Updated

Two Republican co-sponsors of a bill to shield reporters from having to disclose news sources refused Tuesday to give up hope for the legislation despite Justice Department opposition and limited time left for congressional approval.

Sen. Richard Lugar and Rep. Mike Pence, both Indiana Republicans, acknowledged at a National Press Club lunch that their proposed Free Flow of Information Act faces an uphill struggle with only a few months left in the 109th Congress.

Nevertheless, Lugar said, "We are still optimistic."

And Pence disclosed that the first hearings by a House committee would be Sept. 14.

The bill still needs approval by a Senate committee and the full Senate, a House hearing, House committee approval, full House approval, probably a conference to resolve differences, final votes on both chambers and President Bush's signature — all before Congress wraps up this fall, Lugar said.

And "probably some more compromises" will be necessary, Lugar said, without specifying what they might be.
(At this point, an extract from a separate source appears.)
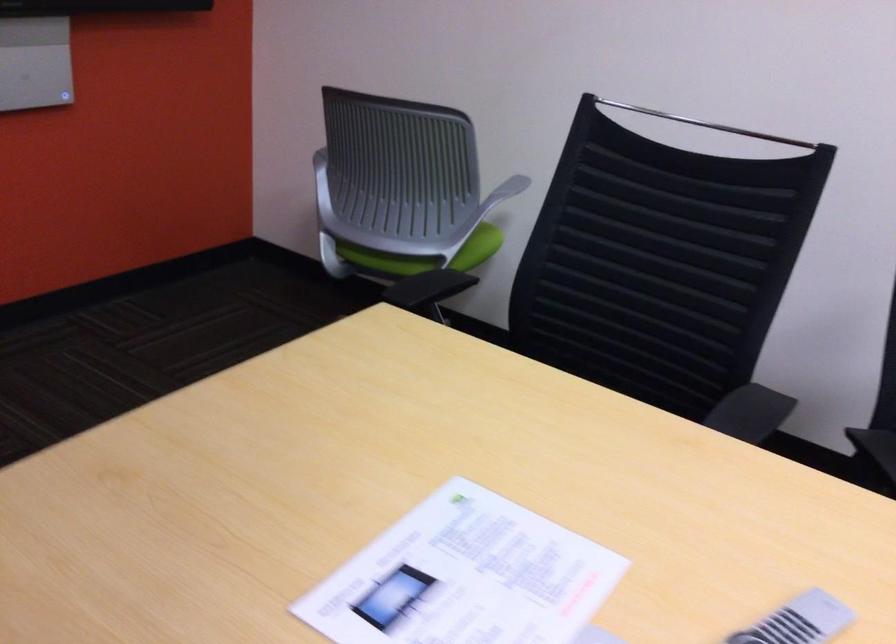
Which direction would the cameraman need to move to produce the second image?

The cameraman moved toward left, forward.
The coalition of news media companies backing the bill was already shaken by amendments sponsors accepted, particularly in the Senate version.

"We want to be helpful but at some point you risk giving everything away," Lucy Dalglish, executive director of the Reporters Committee for Freedom of the Press, said in an interview.

Dalglish said her own group dropped its 35-year-old insistence on an absolute privilege for reporters to withhold source identities in order to support an amendment to the House version that would allow courts to compel reporters' testimony when necessary to prevent "imminent and actual harm to the national security." She didn't see room for more compromise in the Senate version which also could force testimony relating to guilt or innocence, death or bodily harm, eyewitness accounts and unauthorized disclosure of properly classified information.

Just Tuesday morning, House Judiciary Committee Chairman Rep. James Sensenbrenner, R-Wis., told Pence the panel's Internet and courts subcommittee would hold a hearing Sept. 14, the first in the House since the bill was introduced last year.

The Senate Judiciary committee held two hearings, spurred by furor over imprisonment of New York Times reporter Judith Miller for 85 days until she agreed to tell a federal prosecutor about her sources in the leak of the identity of CIA official Valerie Plame.

A Justice Department representative testified there was no need for the bill. Miller, however, told the panel that without it reporters would no longer get information from government and corporate whistleblowers fearful of losing their jobs.

The Senate panel twice scheduled meetings to act on the bill but failed to get a quorum each time. Lugar said one problem passing the bill was the frequency of news stories — like those that revealed classified government monitoring of financial transactions — that re-ignited controversy even though "they have nothing to do with the merits of our bill."